Reverse yankee & USD supply

Source: ING, Dealogic
ING, Dealogic

At this rate, we may still see slightly more reverse yankee supply than previously expected, but remains unlikely it will exceed last year's figure of €99bn. We originally pencilled in a forecast of around €65bn in reverse yankee issuance for 2020, we now expect that it may exceed this slightly and reach up to €80bn. What is also noteworthy, is the reverse yankee supply thus far has and will continue to be around the long end of the curve.

As the Fed is only supporting the short end of the USD curve, current long end attractive levels for reverse yankee offer US corporates an opportunity to issue longer-dated bonds.

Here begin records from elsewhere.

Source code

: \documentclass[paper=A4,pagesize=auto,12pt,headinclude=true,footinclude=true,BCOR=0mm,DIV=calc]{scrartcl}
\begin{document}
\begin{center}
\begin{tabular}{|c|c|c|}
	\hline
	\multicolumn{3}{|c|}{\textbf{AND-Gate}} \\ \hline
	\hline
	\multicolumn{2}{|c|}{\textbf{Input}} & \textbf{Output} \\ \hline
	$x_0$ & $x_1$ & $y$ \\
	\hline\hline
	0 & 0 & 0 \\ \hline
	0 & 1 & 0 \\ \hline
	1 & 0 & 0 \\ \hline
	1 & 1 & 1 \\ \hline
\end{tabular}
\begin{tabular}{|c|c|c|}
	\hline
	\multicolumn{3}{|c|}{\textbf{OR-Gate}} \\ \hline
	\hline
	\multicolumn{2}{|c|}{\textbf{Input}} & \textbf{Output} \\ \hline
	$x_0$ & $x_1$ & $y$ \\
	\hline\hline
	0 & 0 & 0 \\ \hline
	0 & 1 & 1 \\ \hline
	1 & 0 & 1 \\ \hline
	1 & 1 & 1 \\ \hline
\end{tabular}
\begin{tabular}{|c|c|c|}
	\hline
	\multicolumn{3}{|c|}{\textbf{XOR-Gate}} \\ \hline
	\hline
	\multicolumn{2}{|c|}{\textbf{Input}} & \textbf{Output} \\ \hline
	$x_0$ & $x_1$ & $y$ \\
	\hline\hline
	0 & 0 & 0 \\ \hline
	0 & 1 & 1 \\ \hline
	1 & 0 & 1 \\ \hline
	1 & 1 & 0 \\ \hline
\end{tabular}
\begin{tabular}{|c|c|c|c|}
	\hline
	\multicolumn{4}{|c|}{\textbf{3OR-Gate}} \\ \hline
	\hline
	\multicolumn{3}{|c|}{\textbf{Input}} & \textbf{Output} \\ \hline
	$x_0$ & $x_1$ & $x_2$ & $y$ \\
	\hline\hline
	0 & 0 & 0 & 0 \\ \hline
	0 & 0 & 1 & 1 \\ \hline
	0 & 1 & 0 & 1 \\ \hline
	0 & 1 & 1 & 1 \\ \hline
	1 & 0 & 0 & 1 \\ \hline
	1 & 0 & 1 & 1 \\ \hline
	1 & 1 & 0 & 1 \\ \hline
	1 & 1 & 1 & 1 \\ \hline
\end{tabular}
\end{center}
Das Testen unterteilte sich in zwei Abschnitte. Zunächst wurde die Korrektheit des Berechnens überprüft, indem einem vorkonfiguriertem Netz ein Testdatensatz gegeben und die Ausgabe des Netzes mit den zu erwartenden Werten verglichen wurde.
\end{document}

To conclude, we forecast an increase in reverse yankee supply from our original outlook, now expected to reach up to €80bn.

As things stand at €45bn year-to-date right now, the slightly slower second half of the year is in line with our overall view of slower supply across the board for the second half of the year, as many corporates have undertaken considerable financing in an attempt to shore liquidity.

Of course our view on less reverse yankee supply still stands in relation to percentage of total USD supply. Now we stand at reverse yankee running at 7% of USD supply.

What are reverse yankee bonds?

A reverse yankee is a bond issued in EUR currency by a US corporate.

In most cases, this is utilised by US financial and non-financial corporates and swapped back into US dollars to finance US operations. Of course, there are some cases that the funds will remain in EUR and are used for European operations. US corporates can, therefore, issue in EUR to fund European operations or to take mathematical advantage as at times it could be a cheaper source of funding than to issue a USD bond.